# Law of Sines

## Theorem

For any triangle $\triangle ABC$:

$\dfrac a {\sin A} = \dfrac b {\sin B} = \dfrac c {\sin C} = 2 R$

where:

$a$, $b$, and $c$ are the sides opposite $A$, $B$ and $C$ respectively
$R$ is the circumradius of $\triangle ABC$.

## Proof 1

Construct the altitude from $B$. From the definition of sine:

$\sin A = \dfrac h c$ and $\sin C = \dfrac h a$

Thus:

$h = c \sin A$

and:

$h = a \sin C$

This gives:

$c \sin A = a \sin C$

So:

$\dfrac a {\sin A} = \dfrac c {\sin C}$

Similarly, constructing the altitude from $A$ gives:

$\dfrac b {\sin B} = \dfrac c {\sin C}$

$\blacksquare$

## Proof 2

Construct the circumcircle of $\triangle ABC$, let $O$ be the circumcenter and $R$ be the circumradius.
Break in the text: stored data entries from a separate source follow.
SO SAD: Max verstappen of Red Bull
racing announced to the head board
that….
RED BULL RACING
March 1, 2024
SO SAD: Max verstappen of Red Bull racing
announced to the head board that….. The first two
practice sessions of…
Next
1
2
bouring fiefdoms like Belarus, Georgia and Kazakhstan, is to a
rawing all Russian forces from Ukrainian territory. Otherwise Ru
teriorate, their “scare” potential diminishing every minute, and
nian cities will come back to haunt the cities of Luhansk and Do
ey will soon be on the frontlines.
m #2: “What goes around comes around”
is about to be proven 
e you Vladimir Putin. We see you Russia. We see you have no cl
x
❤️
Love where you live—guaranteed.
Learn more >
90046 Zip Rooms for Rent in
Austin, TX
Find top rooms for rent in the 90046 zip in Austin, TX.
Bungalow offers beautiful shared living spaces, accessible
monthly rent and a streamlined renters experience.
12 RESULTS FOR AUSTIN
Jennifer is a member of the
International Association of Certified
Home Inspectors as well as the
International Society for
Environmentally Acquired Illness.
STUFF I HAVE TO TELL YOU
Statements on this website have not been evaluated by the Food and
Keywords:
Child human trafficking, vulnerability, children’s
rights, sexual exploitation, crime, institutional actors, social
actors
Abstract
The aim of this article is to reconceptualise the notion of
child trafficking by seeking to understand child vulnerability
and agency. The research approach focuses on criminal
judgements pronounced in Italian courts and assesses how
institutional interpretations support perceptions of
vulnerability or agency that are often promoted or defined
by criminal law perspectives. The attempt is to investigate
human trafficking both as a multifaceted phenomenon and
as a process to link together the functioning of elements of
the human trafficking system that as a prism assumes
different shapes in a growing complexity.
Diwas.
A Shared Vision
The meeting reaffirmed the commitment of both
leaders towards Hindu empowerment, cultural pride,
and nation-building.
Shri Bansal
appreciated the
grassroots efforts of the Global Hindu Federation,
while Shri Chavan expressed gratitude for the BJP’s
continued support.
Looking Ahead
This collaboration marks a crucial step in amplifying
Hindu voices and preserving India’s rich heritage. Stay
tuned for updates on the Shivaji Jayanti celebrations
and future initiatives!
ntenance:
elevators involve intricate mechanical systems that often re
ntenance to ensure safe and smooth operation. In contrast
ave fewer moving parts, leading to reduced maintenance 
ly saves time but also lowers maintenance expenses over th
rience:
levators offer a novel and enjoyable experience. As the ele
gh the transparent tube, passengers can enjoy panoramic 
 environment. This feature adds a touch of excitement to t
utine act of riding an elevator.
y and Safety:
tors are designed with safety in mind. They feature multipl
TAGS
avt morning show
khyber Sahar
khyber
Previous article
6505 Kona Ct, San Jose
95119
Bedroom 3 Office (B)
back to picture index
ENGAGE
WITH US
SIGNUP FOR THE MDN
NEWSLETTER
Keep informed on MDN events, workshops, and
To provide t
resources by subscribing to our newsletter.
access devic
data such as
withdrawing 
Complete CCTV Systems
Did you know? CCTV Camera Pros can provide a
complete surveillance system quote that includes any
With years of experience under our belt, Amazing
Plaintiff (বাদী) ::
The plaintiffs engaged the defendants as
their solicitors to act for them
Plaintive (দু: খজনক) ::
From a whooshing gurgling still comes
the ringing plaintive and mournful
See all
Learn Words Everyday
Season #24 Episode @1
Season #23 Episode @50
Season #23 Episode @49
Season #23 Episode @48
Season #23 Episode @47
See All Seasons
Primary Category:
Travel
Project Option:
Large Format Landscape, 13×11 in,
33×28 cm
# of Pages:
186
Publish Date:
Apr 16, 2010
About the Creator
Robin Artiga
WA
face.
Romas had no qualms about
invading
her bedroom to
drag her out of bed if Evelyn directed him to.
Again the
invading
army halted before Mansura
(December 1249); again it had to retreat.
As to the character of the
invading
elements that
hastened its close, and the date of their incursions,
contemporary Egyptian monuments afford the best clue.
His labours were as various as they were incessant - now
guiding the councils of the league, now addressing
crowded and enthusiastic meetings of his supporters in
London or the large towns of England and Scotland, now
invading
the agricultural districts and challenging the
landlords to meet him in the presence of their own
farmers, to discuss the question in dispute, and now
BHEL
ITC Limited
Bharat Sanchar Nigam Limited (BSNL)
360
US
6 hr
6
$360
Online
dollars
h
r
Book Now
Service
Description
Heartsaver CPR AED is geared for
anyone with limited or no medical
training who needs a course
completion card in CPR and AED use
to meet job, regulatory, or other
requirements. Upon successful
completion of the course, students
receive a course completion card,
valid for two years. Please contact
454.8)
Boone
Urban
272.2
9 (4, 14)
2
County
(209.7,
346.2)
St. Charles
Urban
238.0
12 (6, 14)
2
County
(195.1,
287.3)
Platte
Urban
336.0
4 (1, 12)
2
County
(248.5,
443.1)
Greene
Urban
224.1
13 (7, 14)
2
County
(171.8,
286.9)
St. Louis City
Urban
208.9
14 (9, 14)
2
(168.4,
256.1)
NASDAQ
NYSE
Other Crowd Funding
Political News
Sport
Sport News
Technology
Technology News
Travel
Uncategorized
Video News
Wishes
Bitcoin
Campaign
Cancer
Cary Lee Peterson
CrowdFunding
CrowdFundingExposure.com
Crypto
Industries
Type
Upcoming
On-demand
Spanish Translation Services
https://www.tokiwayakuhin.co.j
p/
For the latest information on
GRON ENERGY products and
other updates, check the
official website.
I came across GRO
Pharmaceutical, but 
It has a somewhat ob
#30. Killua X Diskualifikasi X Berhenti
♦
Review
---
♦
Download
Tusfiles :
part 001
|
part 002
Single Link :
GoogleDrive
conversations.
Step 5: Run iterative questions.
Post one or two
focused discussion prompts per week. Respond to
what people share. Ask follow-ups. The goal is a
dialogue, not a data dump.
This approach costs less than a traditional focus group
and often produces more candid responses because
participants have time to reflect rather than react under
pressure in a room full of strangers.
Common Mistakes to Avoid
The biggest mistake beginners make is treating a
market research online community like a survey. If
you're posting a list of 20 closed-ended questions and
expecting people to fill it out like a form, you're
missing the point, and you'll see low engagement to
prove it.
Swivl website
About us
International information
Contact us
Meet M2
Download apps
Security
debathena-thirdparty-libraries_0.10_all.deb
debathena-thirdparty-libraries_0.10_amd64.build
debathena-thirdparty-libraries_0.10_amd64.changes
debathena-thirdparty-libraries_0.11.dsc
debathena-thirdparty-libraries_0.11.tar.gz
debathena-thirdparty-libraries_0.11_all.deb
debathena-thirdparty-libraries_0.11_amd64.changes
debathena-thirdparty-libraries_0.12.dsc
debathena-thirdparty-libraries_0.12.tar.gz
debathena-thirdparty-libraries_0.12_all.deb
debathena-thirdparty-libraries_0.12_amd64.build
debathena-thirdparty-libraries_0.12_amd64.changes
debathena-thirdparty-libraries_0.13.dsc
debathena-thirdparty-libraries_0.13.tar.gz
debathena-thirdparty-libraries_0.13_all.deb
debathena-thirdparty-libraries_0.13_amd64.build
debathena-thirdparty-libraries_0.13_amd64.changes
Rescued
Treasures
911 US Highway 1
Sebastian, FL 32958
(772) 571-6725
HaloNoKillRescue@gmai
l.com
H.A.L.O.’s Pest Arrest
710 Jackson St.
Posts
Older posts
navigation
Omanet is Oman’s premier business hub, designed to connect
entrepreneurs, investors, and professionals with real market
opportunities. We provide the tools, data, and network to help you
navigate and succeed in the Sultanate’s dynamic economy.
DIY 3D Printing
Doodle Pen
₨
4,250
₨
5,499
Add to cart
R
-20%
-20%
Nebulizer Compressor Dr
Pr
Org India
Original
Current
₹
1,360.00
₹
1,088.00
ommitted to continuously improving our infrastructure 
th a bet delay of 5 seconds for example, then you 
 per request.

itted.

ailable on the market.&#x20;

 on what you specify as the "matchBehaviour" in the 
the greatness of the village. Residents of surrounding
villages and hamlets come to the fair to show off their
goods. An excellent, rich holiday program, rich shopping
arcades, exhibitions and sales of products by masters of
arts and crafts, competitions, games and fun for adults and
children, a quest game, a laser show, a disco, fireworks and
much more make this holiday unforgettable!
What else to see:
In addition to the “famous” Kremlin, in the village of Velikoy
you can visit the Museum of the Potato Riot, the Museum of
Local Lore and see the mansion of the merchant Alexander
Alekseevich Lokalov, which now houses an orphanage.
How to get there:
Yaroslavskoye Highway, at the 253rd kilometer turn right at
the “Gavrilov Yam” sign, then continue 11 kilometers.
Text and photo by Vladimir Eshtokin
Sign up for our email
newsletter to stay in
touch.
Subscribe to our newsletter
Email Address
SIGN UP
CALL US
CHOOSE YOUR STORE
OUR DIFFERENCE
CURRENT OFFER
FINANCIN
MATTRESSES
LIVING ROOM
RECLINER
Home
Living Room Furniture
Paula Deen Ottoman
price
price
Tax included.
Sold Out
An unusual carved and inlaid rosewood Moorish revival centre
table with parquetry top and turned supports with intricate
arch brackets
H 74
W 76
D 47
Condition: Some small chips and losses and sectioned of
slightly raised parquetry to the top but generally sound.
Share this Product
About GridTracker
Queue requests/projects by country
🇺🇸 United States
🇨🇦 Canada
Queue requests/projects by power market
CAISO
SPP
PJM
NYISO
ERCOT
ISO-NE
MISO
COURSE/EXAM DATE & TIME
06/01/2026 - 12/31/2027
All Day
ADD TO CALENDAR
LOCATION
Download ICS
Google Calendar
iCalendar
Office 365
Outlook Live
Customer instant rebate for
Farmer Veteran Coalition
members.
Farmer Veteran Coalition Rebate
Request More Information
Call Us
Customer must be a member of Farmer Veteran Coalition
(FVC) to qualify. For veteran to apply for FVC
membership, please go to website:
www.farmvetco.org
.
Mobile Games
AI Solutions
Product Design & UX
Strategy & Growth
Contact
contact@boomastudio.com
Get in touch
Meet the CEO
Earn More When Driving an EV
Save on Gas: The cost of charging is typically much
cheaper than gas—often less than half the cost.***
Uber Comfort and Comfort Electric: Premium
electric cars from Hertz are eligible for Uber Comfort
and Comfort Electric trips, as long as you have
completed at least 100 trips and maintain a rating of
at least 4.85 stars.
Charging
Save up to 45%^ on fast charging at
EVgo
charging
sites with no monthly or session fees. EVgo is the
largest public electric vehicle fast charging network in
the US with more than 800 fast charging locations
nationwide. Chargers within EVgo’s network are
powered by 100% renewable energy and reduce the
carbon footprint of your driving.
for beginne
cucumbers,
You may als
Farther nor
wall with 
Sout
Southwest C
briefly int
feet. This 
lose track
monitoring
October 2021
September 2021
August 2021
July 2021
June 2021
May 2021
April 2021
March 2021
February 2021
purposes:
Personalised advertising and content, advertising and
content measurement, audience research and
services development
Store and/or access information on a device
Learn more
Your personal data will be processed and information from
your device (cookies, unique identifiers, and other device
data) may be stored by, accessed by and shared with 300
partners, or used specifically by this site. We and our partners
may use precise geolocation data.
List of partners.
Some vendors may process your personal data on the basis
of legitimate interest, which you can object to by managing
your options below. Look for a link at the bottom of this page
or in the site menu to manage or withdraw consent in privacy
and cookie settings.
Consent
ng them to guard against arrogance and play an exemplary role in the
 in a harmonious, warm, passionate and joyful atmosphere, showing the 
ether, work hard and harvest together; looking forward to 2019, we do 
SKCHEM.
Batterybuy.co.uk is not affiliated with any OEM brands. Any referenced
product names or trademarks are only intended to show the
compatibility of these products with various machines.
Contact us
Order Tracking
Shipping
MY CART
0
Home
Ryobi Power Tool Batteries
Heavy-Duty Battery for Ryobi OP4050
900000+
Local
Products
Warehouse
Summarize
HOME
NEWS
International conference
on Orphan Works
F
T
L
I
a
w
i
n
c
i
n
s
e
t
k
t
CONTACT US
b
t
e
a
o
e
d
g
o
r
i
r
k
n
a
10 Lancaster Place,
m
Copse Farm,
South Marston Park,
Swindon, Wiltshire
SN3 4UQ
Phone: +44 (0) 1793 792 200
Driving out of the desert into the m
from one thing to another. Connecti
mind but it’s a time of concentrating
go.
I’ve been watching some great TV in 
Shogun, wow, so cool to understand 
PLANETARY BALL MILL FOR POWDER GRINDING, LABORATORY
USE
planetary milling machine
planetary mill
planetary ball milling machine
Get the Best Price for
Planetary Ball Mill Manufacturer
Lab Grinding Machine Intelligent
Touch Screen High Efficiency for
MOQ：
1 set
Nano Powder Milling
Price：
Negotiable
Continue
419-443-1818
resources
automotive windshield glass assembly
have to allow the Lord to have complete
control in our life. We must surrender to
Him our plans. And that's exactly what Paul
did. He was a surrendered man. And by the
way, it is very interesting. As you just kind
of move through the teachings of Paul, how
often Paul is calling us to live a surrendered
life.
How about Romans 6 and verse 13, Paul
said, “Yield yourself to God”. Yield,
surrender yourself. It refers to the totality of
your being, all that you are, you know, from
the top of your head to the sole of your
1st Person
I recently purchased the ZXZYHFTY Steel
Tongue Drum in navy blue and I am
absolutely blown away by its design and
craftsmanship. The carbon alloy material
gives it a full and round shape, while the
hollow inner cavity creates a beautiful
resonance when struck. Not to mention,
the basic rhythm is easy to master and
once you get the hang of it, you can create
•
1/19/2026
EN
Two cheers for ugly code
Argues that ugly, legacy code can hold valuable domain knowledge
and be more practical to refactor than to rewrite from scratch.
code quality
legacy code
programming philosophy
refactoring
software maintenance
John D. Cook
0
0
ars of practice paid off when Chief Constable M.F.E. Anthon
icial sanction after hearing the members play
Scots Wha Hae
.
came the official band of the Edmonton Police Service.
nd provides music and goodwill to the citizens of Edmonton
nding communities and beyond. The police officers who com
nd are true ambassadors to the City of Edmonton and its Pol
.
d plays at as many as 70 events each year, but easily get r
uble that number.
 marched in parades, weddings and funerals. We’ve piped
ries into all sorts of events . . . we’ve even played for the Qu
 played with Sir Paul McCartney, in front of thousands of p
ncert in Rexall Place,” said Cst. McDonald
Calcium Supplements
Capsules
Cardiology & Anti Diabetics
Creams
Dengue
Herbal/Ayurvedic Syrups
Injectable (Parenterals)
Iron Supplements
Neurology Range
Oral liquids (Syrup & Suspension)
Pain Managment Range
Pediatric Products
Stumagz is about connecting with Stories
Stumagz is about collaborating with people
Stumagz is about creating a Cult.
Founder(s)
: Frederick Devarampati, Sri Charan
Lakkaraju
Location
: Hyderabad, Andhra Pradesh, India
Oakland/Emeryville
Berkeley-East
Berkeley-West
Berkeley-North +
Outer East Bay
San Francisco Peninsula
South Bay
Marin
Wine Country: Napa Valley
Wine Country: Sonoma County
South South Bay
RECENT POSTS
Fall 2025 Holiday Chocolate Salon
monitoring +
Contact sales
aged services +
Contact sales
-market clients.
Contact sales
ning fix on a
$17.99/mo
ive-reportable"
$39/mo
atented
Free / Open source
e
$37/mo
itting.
Construct $\triangle AOB$ and let $E$ be the foot of the altitude of $\triangle AOB$ from $O$. By the Inscribed Angle Theorem:

$\angle ACB = \dfrac {\angle AOB} 2$

From the definition of the circumcenter:

$AO = BO$

From the definition of altitude and the fact that all right angles are congruent:

$\angle AEO = \angle BEO$

Therefore from Pythagoras's Theorem:

$AE = BE$

and then from Triangle Side-Side-Side Equality:

$\angle AOE = \angle BOE$

Thus:

$\angle AOE = \dfrac {\angle AOB} 2$

and so:

$\angle ACB = \angle AOE$

Then by the definition of sine:

$\sin C = \map \sin {\angle AOE} = \dfrac {c / 2} R$

and so:

$\dfrac c {\sin C} = 2 R$

The same argument holds for all three angles in the triangle, and so:

$\dfrac c {\sin C} = \dfrac b {\sin B} = \dfrac a {\sin A} = 2 R$

$\blacksquare$

## Also presented as

Some sources do not include the relation with the circumradius, but instead merely present:

$\dfrac a {\sin A} = \dfrac b {\sin B} = \dfrac c {\sin C}$

## Also known as

This result is also known as the sine law, sine rule or rule of sines.

## Historical Note

The Law of Sines was documented by Nasir al-Din al-Tusi in his work On the Sector Figure, part of his five-volume Kitāb al-Shakl al-Qattā (Book on the Complete Quadrilateral).